The whole listing is to be restated word for word with no images.

▽

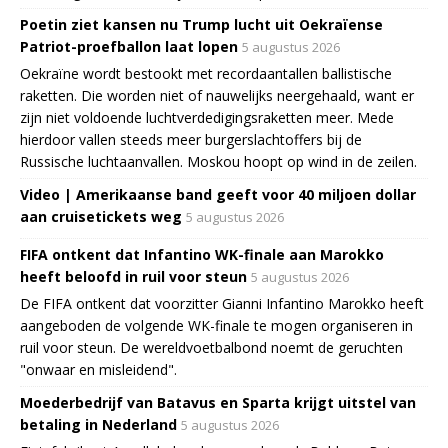
Poetin ziet kansen nu Trump lucht uit Oekraïense
Patriot-proefballon laat lopen
5 augustus 2026
Oekraïne wordt bestookt met recordaantallen ballistische
raketten. Die worden niet of nauwelijks neergehaald, want er
zijn niet voldoende luchtverdedigingsraketten meer. Mede
hierdoor vallen steeds meer burgerslachtoffers bij de
Russische luchtaanvallen. Moskou hoopt op wind in de zeilen.
Video | Amerikaanse band geeft voor 40 miljoen dollar
aan cruisetickets weg
5 augustus 2026
FIFA ontkent dat Infantino WK-finale aan Marokko
heeft beloofd in ruil voor steun
5 augustus 2026
De FIFA ontkent dat voorzitter Gianni Infantino Marokko heeft
aangeboden de volgende WK-finale te mogen organiseren in
ruil voor steun. De wereldvoetbalbond noemt de geruchten
"onwaar en misleidend".
Moederbedrijf van Batavus en Sparta krijgt uitstel van
betaling in Nederland
5 augustus 2026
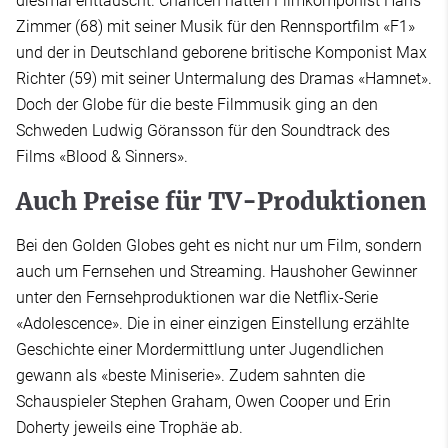
diesmal enttäuscht. Chancen hatten Filmkomponist Hans
Zimmer (68) mit seiner Musik für den Rennsportfilm «F1»
und der in Deutschland geborene britische Komponist Max
Richter (59) mit seiner Untermalung des Dramas «Hamnet».
Doch der Globe für die beste Filmmusik ging an den
Schweden Ludwig Göransson für den Soundtrack des
Films «Blood & Sinners».
Auch Preise für TV-Produktionen
Bei den Golden Globes geht es nicht nur um Film, sondern
auch um Fernsehen und Streaming. Haushoher Gewinner
unter den Fernsehproduktionen war die Netflix-Serie
«Adolescence». Die in einer einzigen Einstellung erzählte
Geschichte einer Mordermittlung unter Jugendlichen
gewann als «beste Miniserie». Zudem sahnten die
Schauspieler Stephen Graham, Owen Cooper und Erin
Doherty jeweils eine Trophäe ab.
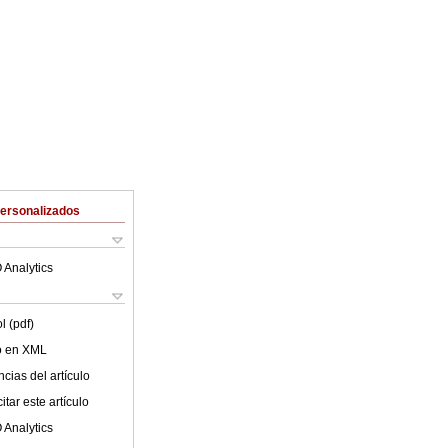
Personalizados
 Analytics
l (pdf)
lo en XML
cias del artículo
tar este artículo
 Analytics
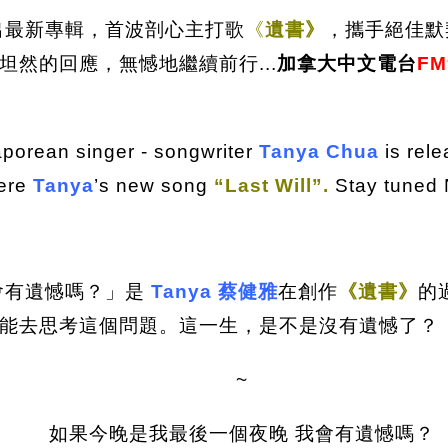
出最新專輯，首波剖心主打歌
《
遺書》
，攜手絕佳默
然的回應，無憾地繼續前行...
加拿大中文電台
FM
aporean singer - songwriter
Tanya Chua
is rel
iere
Tanya
’s new song
“Last Will”.
Stay tuned N
會有遺憾嗎？」是
Tanya 蔡健雅
在創作
《遺書》
的
能去思考這個問題。這一生，是不是沒有遺憾了？
~
如果今晚是我最後一個夜晚 我會有遺憾嗎？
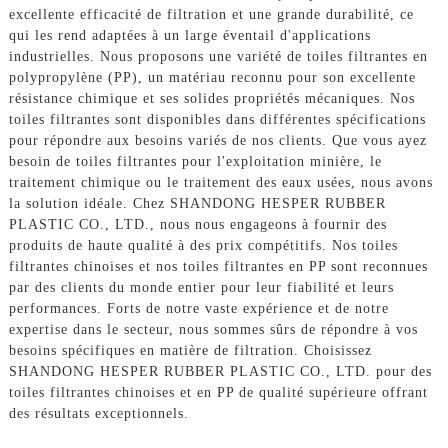
excellente efficacité de filtration et une grande durabilité, ce
qui les rend adaptées à un large éventail d'applications
industrielles. Nous proposons une variété de toiles filtrantes en
polypropylène (PP), un matériau reconnu pour son excellente
résistance chimique et ses solides propriétés mécaniques. Nos
toiles filtrantes sont disponibles dans différentes spécifications
pour répondre aux besoins variés de nos clients. Que vous ayez
besoin de toiles filtrantes pour l'exploitation minière, le
traitement chimique ou le traitement des eaux usées, nous avons
la solution idéale. Chez SHANDONG HESPER RUBBER
PLASTIC CO., LTD., nous nous engageons à fournir des
produits de haute qualité à des prix compétitifs. Nos toiles
filtrantes chinoises et nos toiles filtrantes en PP sont reconnues
par des clients du monde entier pour leur fiabilité et leurs
performances. Forts de notre vaste expérience et de notre
expertise dans le secteur, nous sommes sûrs de répondre à vos
besoins spécifiques en matière de filtration. Choisissez
SHANDONG HESPER RUBBER PLASTIC CO., LTD. pour des
toiles filtrantes chinoises et en PP de qualité supérieure offrant
des résultats exceptionnels.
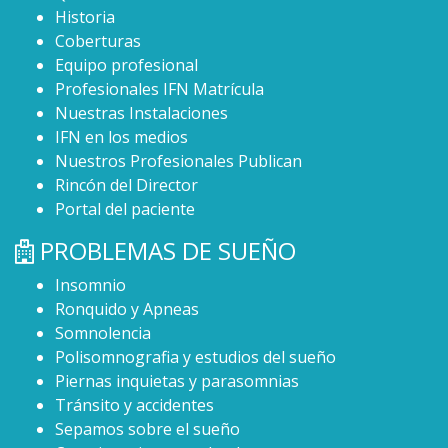
Historia
Coberturas
Equipo profesional
Profesionales IFN Matrícula
Nuestras Instalaciones
IFN en los medios
Nuestros Profesionales Publican
Rincón del Director
Portal del paciente
PROBLEMAS DE SUEÑO
Insomnio
Ronquido y Apneas
Somnolencia
Polisomnografia y estudios del sueño
Piernas inquietas y parasomnias
Tránsito y accidentes
Sepamos sobre el sueño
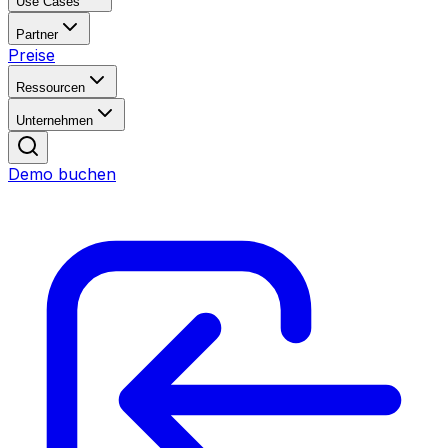
Use Cases
Partner
Preise
Ressourcen
Unternehmen
Demo buchen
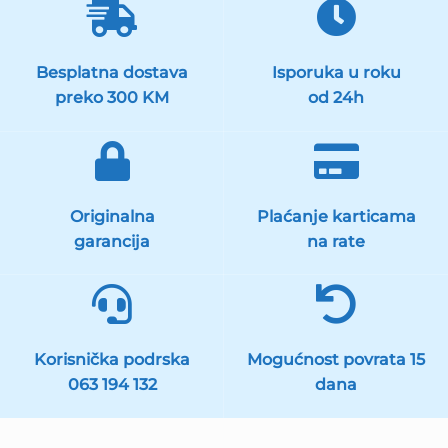
Besplatna dostava
Isporuka u roku
preko 300 KM
od 24h
Originalna
Plaćanje karticama
garancija
na rate
Korisnička podrska
Mogućnost povrata 15
063 194 132
dana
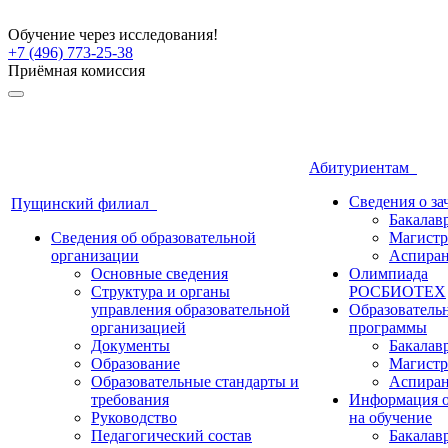
Обучение через исследования!
+7 (496) 773-25-38
Приёмная комиссия
Абитуриентам
Сведения о з
Пущинский филиал
Бакалав
Сведения об образовательной
Магистр
организации
Аспиран
Основные сведения
Олимпиада
Структура и органы
РОСБИОТЕХ
управления образовательной
Образователь
организацией
программы
Документы
Бакалав
Образование
Магистр
Образовательные стандарты и
Аспиран
требования
Информация о
Руководство
на обучение
Педагогический состав
Бакалав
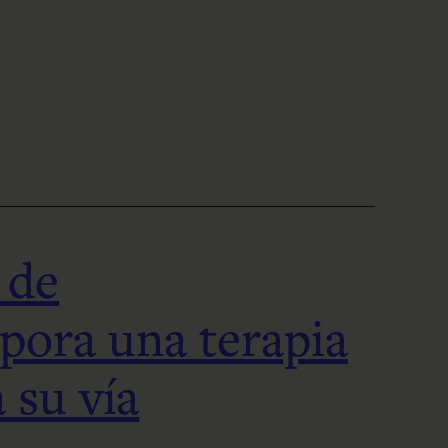
 de
pora una terapia
a su vía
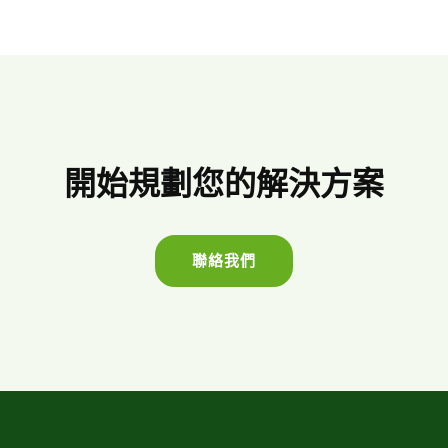
開始規劃您的解決方案
聯絡我們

△

- **COMPLETED TASK**:
Poetin ziet kansen nu Trump lucht uit Oekraïense
Patriot-proefballon laat lopen
5 augustus 2026
Oekraïne wordt bestookt met recordaantallen ballistische
raketten. Die worden niet of nauwelijks neergehaald, want er
zijn niet voldoende luchtverdedigingsraketten meer. Mede
hierdoor vallen steeds meer burgerslachtoffers bij de
Russische luchtaanvallen. Moskou hoopt op wind in de zeilen.
Video | Amerikaanse band geeft voor 40 miljoen dollar
aan cruisetickets weg
5 augustus 2026
FIFA ontkent dat Infantino WK-finale aan Marokko
heeft beloofd in ruil voor steun
5 augustus 2026
De FIFA ontkent dat voorzitter Gianni Infantino Marokko heeft
aangeboden de volgende WK-finale te mogen organiseren in
ruil voor steun. De wereldvoetbalbond noemt de geruchten
"onwaar en misleidend".
Moederbedrijf van Batavus en Sparta krijgt uitstel van
betaling in Nederland
5 augustus 2026
diesmal enttäuscht. Chancen hatten Filmkomponist Hans
Zimmer (68) mit seiner Musik für den Rennsportfilm «F1»
und der in Deutschland geborene britische Komponist Max
Richter (59) mit seiner Untermalung des Dramas «Hamnet».
Doch der Globe für die beste Filmmusik ging an den
Schweden Ludwig Göransson für den Soundtrack des
Films «Blood & Sinners».
Auch Preise für TV-Produktionen
Bei den Golden Globes geht es nicht nur um Film, sondern
auch um Fernsehen und Streaming. Haushoher Gewinner
unter den Fernsehproduktionen war die Netflix-Serie
«Adolescence». Die in einer einzigen Einstellung erzählte
Geschichte einer Mordermittlung unter Jugendlichen
gewann als «beste Miniserie». Zudem sahnten die
Schauspieler Stephen Graham, Owen Cooper und Erin
Doherty jeweils eine Trophäe ab.
Personalizados
 Analytics
l (pdf)
lo en XML
cias del artículo
tar este artículo
 Analytics
出最新專輯，首波剖心主打歌
《
遺書》
，攜手絕佳默
然的回應，無憾地繼續前行...
加拿大中文電台
FM
aporean singer - songwriter
Tanya Chua
is rel
iere
Tanya
’s new song
“Last Will”.
Stay tuned N
會有遺憾嗎？」是
Tanya 蔡健雅
在創作
《遺書》
的
能去思考這個問題。這一生，是不是沒有遺憾了？
~
如果今晚是我最後一個夜晚 我會有遺憾嗎？
excellente efficacité de filtration et une grande durabilité, ce
qui les rend adaptées à un large éventail d'applications
industrielles. Nous proposons une variété de toiles filtrantes en
polypropylène (PP), un matériau reconnu pour son excellente
résistance chimique et ses solides propriétés mécaniques. Nos
toiles filtrantes sont disponibles dans différentes spécifications
pour répondre aux besoins variés de nos clients. Que vous ayez
besoin de toiles filtrantes pour l'exploitation minière, le
traitement chimique ou le traitement des eaux usées, nous avons
la solution idéale. Chez SHANDONG HESPER RUBBER
PLASTIC CO., LTD., nous nous engageons à fournir des
produits de haute qualité à des prix compétitifs. Nos toiles
filtrantes chinoises et nos toiles filtrantes en PP sont reconnues
par des clients du monde entier pour leur fiabilité et leurs
performances. Forts de notre vaste expérience et de notre
expertise dans le secteur, nous sommes sûrs de répondre à vos
besoins spécifiques en matière de filtration. Choisissez
SHANDONG HESPER RUBBER PLASTIC CO., LTD. pour des
toiles filtrantes chinoises et en PP de qualité supérieure offrant
des résultats exceptionnels.
Historia
Coberturas
Equipo profesional
Profesionales IFN Matrícula
Nuestras Instalaciones
IFN en los medios
Nuestros Profesionales Publican
Rincón del Director
Portal del paciente
PROBLEMAS DE SUEÑO
Insomnio
Ronquido y Apneas
Somnolencia
Polisomnografia y estudios del sueño
Piernas inquietas y parasomnias
Tránsito y accidentes
Sepamos sobre el sueño
Use Cases
Partner
Preise
Ressourcen
Unternehmen
Demo buchen
Besplatna dostava
Isporuka u roku
preko 300 KM
od 24h
Originalna
Plaćanje karticama
garancija
na rate
Korisnička podrska
Mogućnost povrata 15
063 194 132
dana
Обучение через исследования!
+7 (496) 773-25-38
Приёмная комиссия
Абитуриентам
Сведения о з
Пущинский филиал
Бакалав
Сведения об образовательной
Магистр
организации
Аспиран
Основные сведения
Олимпиада
Структура и органы
РОСБИОТЕХ
управления образовательной
Образователь
организацией
программы
Документы
Бакалав
Образование
Магистр
Образовательные стандарты и
Аспиран
требования
Информация о
Руководство
на обучение
Педагогический состав
Бакалав
 de
pora una terapia
a su vía
開始規劃您的解決方案
聯絡我們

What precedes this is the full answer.